In 2011, more of these children were confirmed saved outside Boston-area clinics than in years past. The final total came to 117, a nearly 60 percent increase from the previous year and the only triple-digit number in the years since the Supreme Court legalized abortion 39 years ago last Sunday.
They are tabulated from three facilities — Planned Parenthood in Brighton, Women’s Health in Brookline, and a private clinic in Haverhill. Members of the Boston chapter of Operation Rescue, which records the saves, called the news “encouraging.”
“It was a good year,” said Eleanor McCullen. “Each save is not just one child.

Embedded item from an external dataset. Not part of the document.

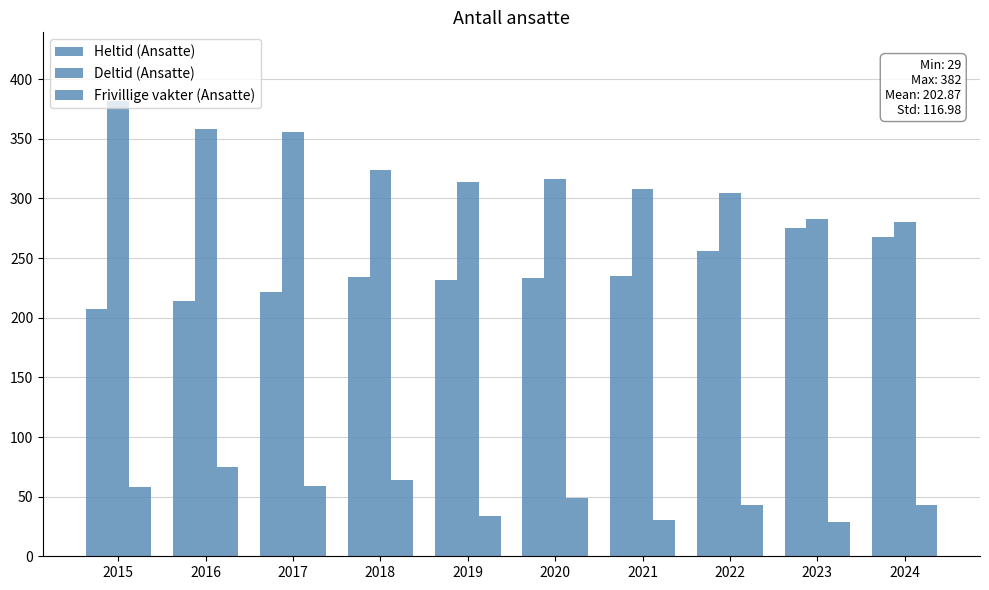

Does the chart contain stacked bars?

No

We’re talking generations of people who are going to be born.”
McCullen has spent two days a week for the last dozen years outside Planned Parenthood in Brighton. She approaches women coming to the clinic with a “good morning” and offers her assistance.
If the women want information, McCullen has ultrasound pictures and illustrations of fetal development. She offers to take them to a pregnancy resource center and freely gives out her phone number. If they provide theirs, she follows up.
“It’s important to let them know someone cares. They made the right decision, but they won’t be alone,” she said. “I really do love these women, and I really want to help them.”
Sometimes she throws baby showers and purchases strollers and baby clothes. She and her husband have helped some women financially, providing them with rent, furniture, groceries and home repairs.
McCullen said that the success stories are like “pebbles in the ocean.” For each save, there are many women who come to the clinic and have abortions. Most of the responses she gets to her offer of help are “not friendly.”
“This evil is entrenched in our culture,” she said.
Many of the women with whom McCullen speaks are young and concerned about finishing their education or holding down their jobs. They see abortion as a quick fix to their dilemma.
One young woman had an abortion because she had just started a new job. Three months later, she called McCullen and said she was so depressed that she could not get up to go to work in the morning.
“That’s what happens. You think it’s going to be alright, but that grief settles over you. She was paralyzed with grief,” she said.
Ron Larose, coordinator of 40 Days for Life in Attleboro, said that he believes more people are recognizing the toll of abortion now than ever before.
“There seems to be a much greater awareness of abortion and the negative effects of abortion,” he said. “I think the tide is turning in our favor.”
He said that 40 Days For Life — a nationwide campaign of prayer, vigil and fasting — is having a positive effect, particularly on young people. A group of youth participated in the past fall’s campaign in Attleboro.
“Getting these young people involved is a blessing for us, and the Pro-Life community at large,” he said.
The first 40 Days for Life was conducted in College Station, Texas in 2004. The first nationally-coordinated 40 Days campaign was held in the fall of 2007. Since the beginning, 5,045 lives have been confirmed spared from abortion.
The Attleboro vigil began in fall 2008 outside the Four Women Health Services building, the only remaining abortion clinic in the Diocese of Fall River. During the last campaign, the Attleboro group recorded two saves of its own. The next campaign begins on February 22.
Bill Cotter, head of Operation Rescue Boston, said that it is difficult to pinpoint the reasons for the record number of Boston-area saves in 2011. He added that the group has strict criteria for a definite save and that there are likely more that are never reported.
Anecdotal evidence certainly points to that. At least a couple of times a year, a woman will approach sidewalk counselors and say counselors outside that clinic saved her child two, five or 14 years ago, he added.
Cotter called sidewalk counseling the “retail sales pitch” for crisis pregnancy centers, which he believes are the most effective Pro-Life ministry on the front lines. He encouraged everyone to support such centers, which are usually “shoestring operations.”
Though there are some 2,500 pregnancy assistance centers in the country and 700 abortion clinics, the clinics still have the upper hand. They tend to be better financed and have larger staffs.
“Three crisis pregnancy centers do not equal the firepower of one abortion clinic,” he said.